Logic suggests that you would want to encrypt in a way that can easily be decoded so that you can retrieve values from the database, but in most cases this is not a good idea and is usually unnecessary. Say for example we identified who a person was by asking for their credit card number; the encrypted form of the number is in a database and we would simply encrypt the input in the same way and check that it matched the one in the database. We do not need the actual number from the database since an authorized person would already know what it is and would not benefit from seeing the number on the screen.

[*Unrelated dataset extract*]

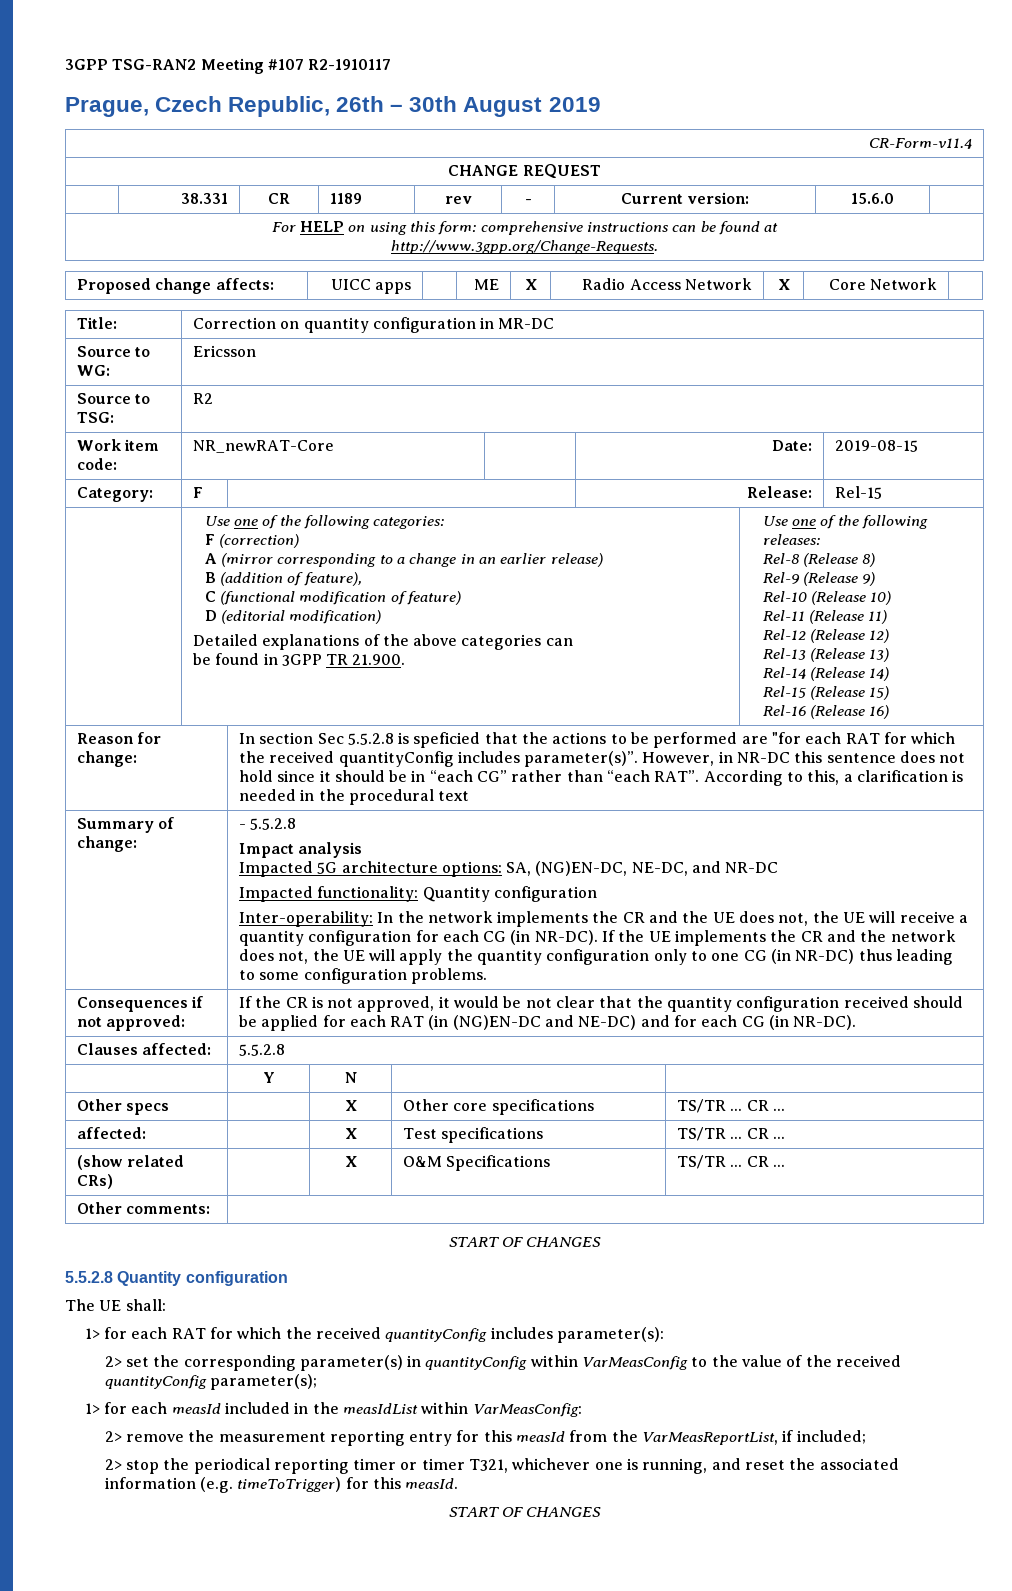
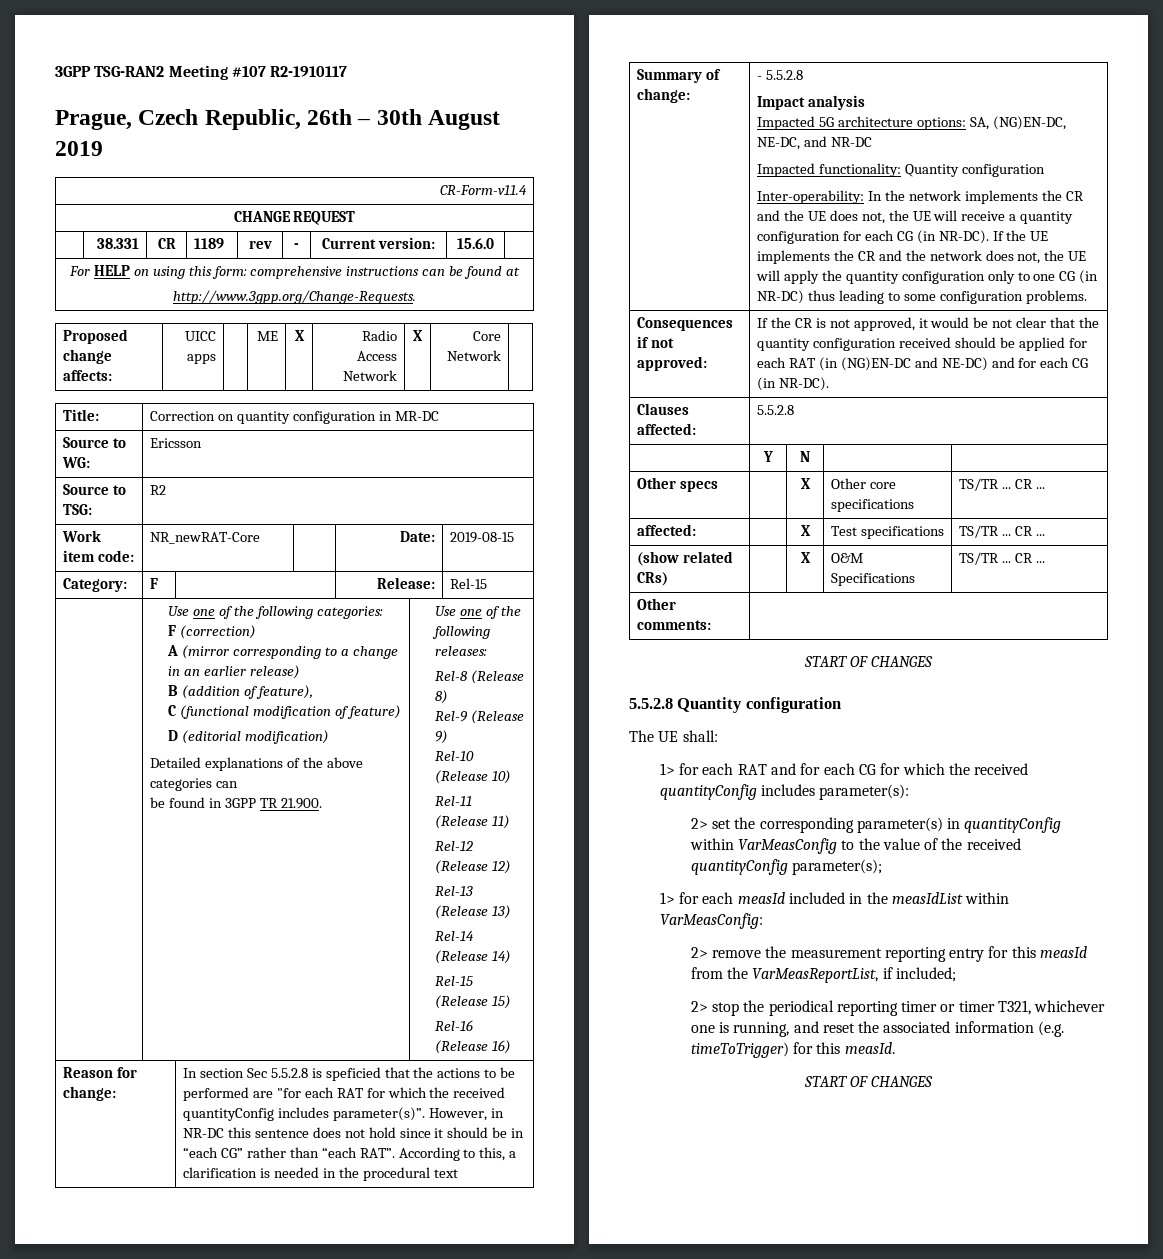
(206, 1333) none -> [771,763,877,775] and for each CG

One-way encryption of selected data such as this can provide that extra layer of security for details that even you as the site owner do not need to know. Passwords are often protected in this way so that even if someone got hold of the database they would be unable to use most of the information to do much harm to an individual's account or the server, assuming that is, that the problem has recognised, identified and addressed.
Something to Hide?
The more you try to hide the existence of anything, the more desirable and intriguing it becomes; curiosity can drive people to do desperate things to learn exactly what it is that they shouldn't be seeing. Perhaps then you should expect some curious people or bots to test your site to see what they might find of interest.
Of course the best way of protecting your most sensitive data is to store it on a computer that is not connected to the Internet or any other network; however this makes sharing and using the information more difficult. Uploading to a server is the easiest way to distribute such data while allowing a certain degree of interactivity when necessary; but it is not without its risks.
Remember you can no longer simply upload the files and hope that no one else finds them; given time they will be found, and there are better ways of ensuring that confidential information stays private!